Six Flags Entertainment Corporation (FUN)

Solvency ratios

Dec 31, 2023 Dec 31, 2022 Dec 31, 2021 Dec 31, 2020 Dec 31, 2019
Debt-to-assets ratio 0.00 0.00 0.00 0.00 0.00
Debt-to-capital ratio 0.00 0.00 0.00 0.00
Debt-to-equity ratio 0.00 0.00 0.00 0.00
Financial leverage ratio 6.92 258.64 1,036.33 264.84

Six Flags Entertainment Corporation has consistently maintained a debt-free status in terms of its debt-to-assets, debt-to-capital, and debt-to-equity ratios for the years 2019 to 2023. This indicates that the company has not utilized debt to finance its operations or investments and relies primarily on equity financing.

However, the financial leverage ratio shows a significant fluctuation over the same period, ranging from 264.84 in 2019 to 1,036.33 in 2020, before dropping to 258.64 in 2021, and ultimately to not being available in 2022 and 2023. This erratic trend indicates that the company may have experienced significant fluctuations in its financial structure during those years, possibly due to changes in capital structure or other financial activities.

Overall, the consistent debt-free status of Six Flags Entertainment Corporation suggests a stable financial position in terms of solvency and low financial risk, despite the fluctuations in the financial leverage ratio observed over the years.


Coverage ratios

Dec 31, 2023 Dec 31, 2022 Dec 31, 2021 Dec 31, 2020 Dec 31, 2019
Interest coverage 2.44 2.49 0.87 -3.05 4.84

The interest coverage ratio measures a company's ability to pay its interest expenses on outstanding debt. A higher ratio indicates a stronger ability to cover interest payments.

Looking at Six Flags Entertainment Corporation's interest coverage over the past five years, we observe fluctuations in the ratio. In 2023, the interest coverage ratio stood at 2.44, slightly lower than the previous year's ratio of 2.49. This indicates that the company generated 2.44 times the amount needed to cover its interest obligations for the year.

In 2021, the interest coverage ratio was 0.87, signaling a decline in the company's ability to cover interest expenses.

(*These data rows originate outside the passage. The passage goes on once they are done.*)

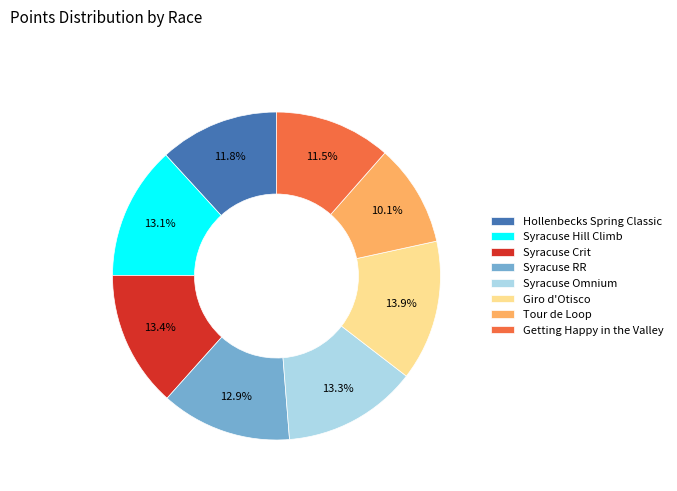

Does any single category account for the majority?

No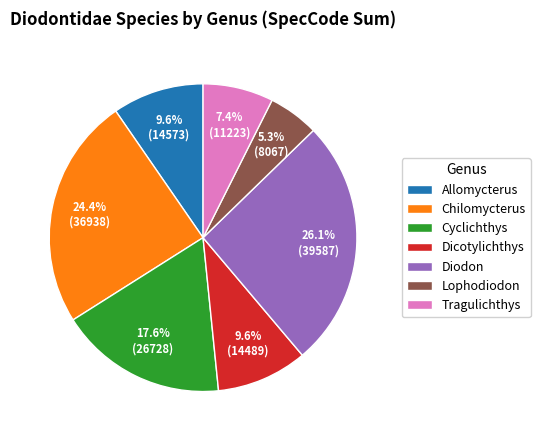

Is it true that Chilomycterus is 24% of the pie?

True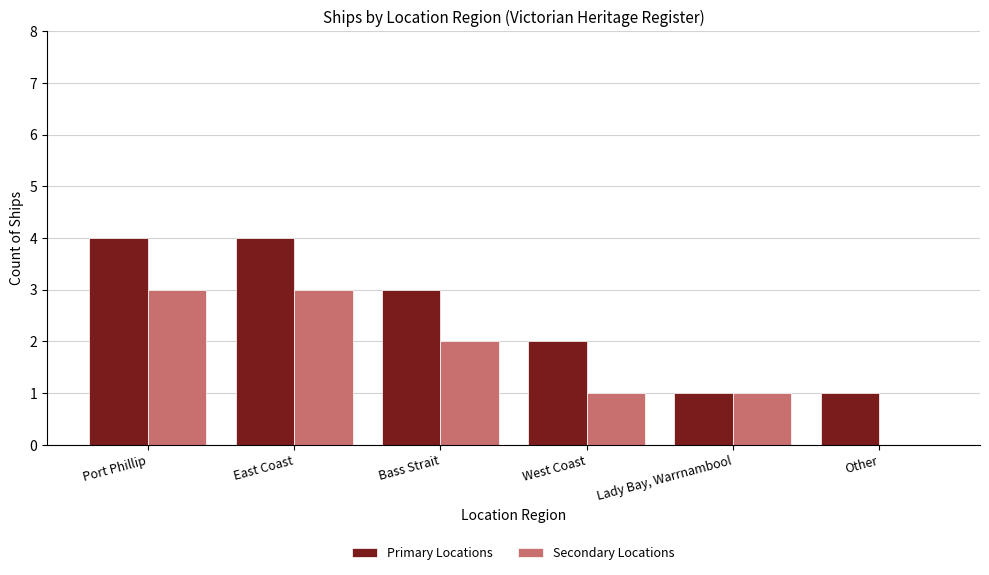

Reading right to left, transcribe all the data shown in this chart.

Primary Locations: 1	1	2	3	4	4
Secondary Locations: 0	1	1	2	3	3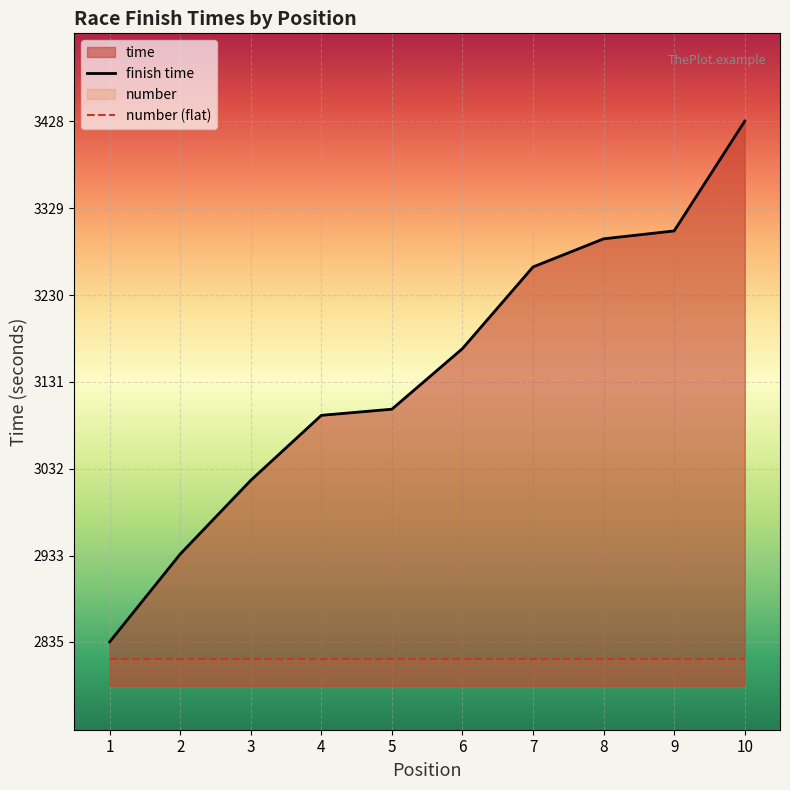

True or false: finish time and number (flat) intersect in this chart.

False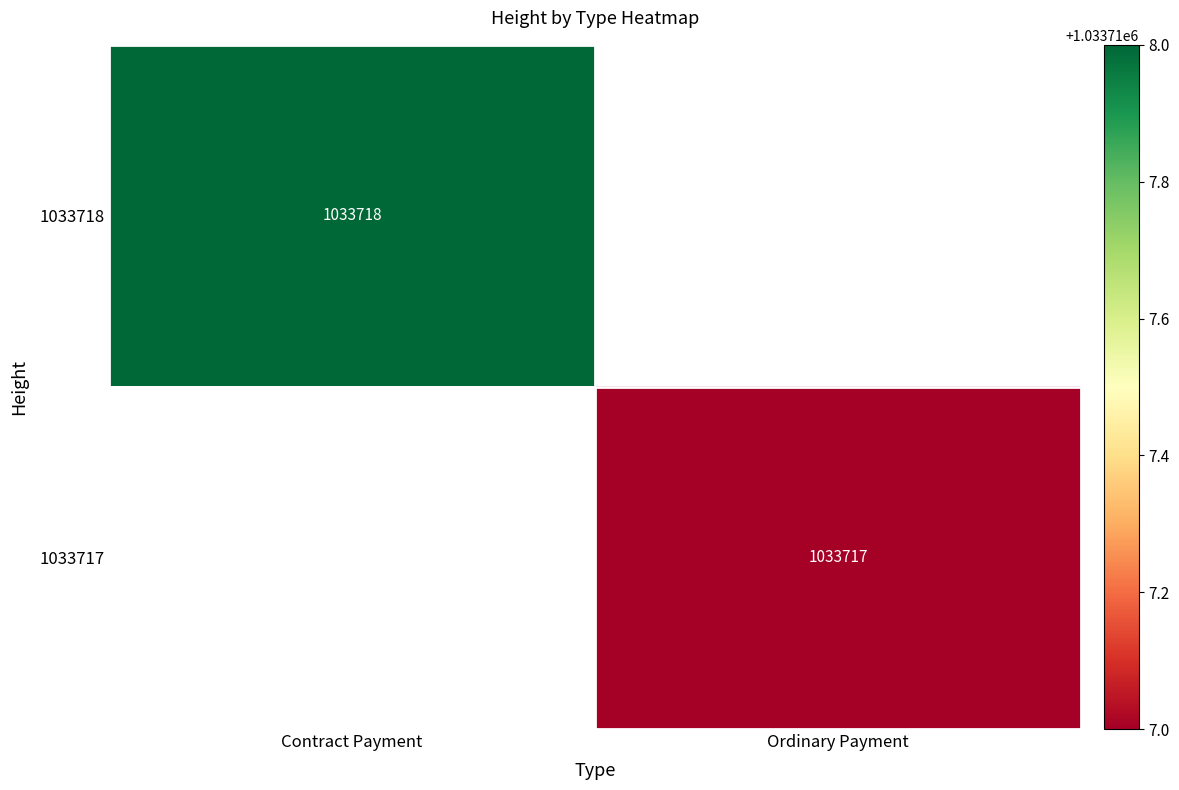

At which category does the chart reach its peak across all series?

Contract Payment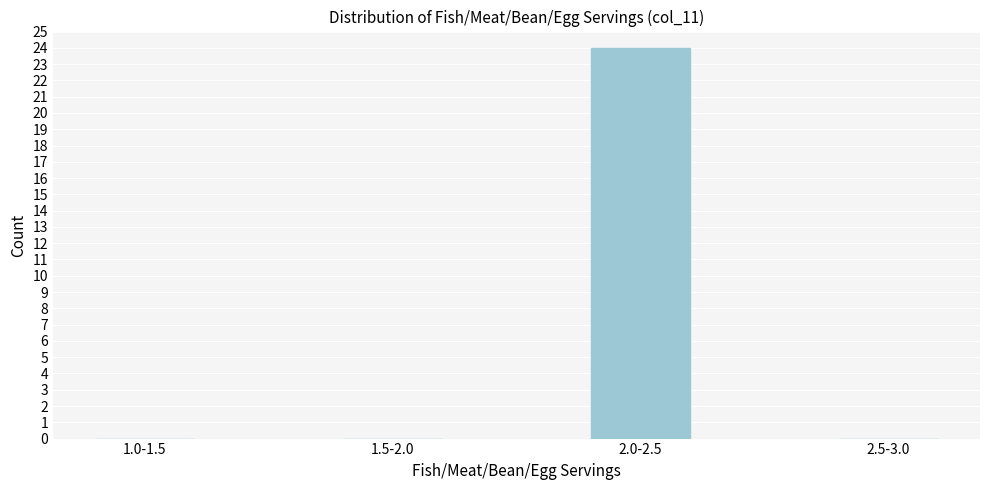

Reading left to right, what are all the values shown in this chart?

1.0-1.5=0	1.5-2.0=0	2.0-2.5=24	2.5-3.0=0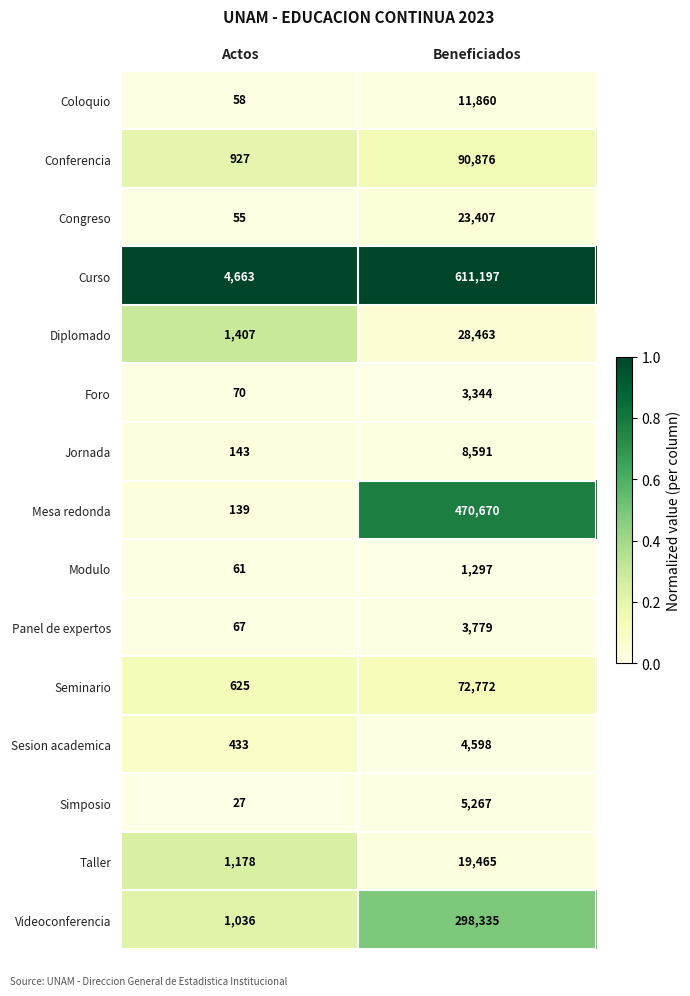

What is the average value of the Jornada series?

4367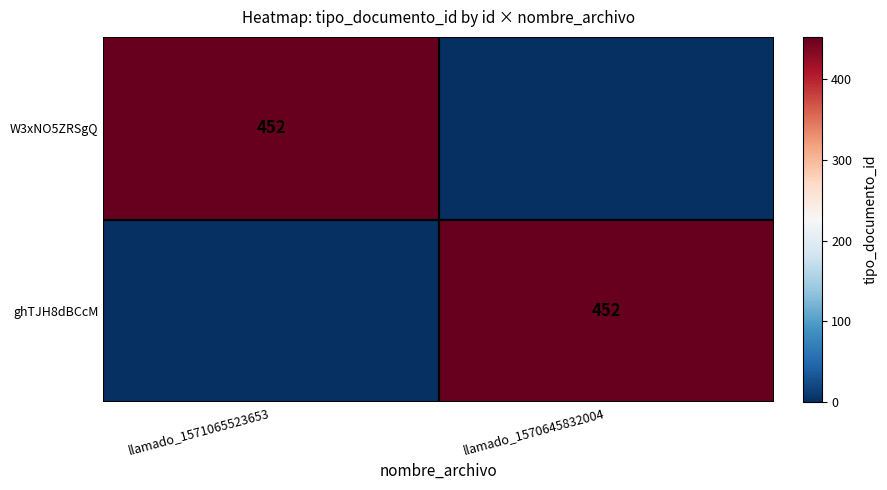

The value of ghTJH8dBCcM at llamado_1570645832004 is 452. True or false?

True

The ratio was negative in 2020, standing at -3.05, indicating that the company's earnings were insufficient to cover its interest costs during that period.

However, in 2019, Six Flags Entertainment Corporation exhibited a strong interest coverage ratio of 4.84, indicating a healthy ability to meet its interest obligations.

Overall, the trend in Six Flags Entertainment Corporation's interest coverage ratio fluctuates over the period, with variations in the company's ability to cover its interest expenses. Investors and creditors may consider these fluctuations when assessing the company's financial health and risk profile.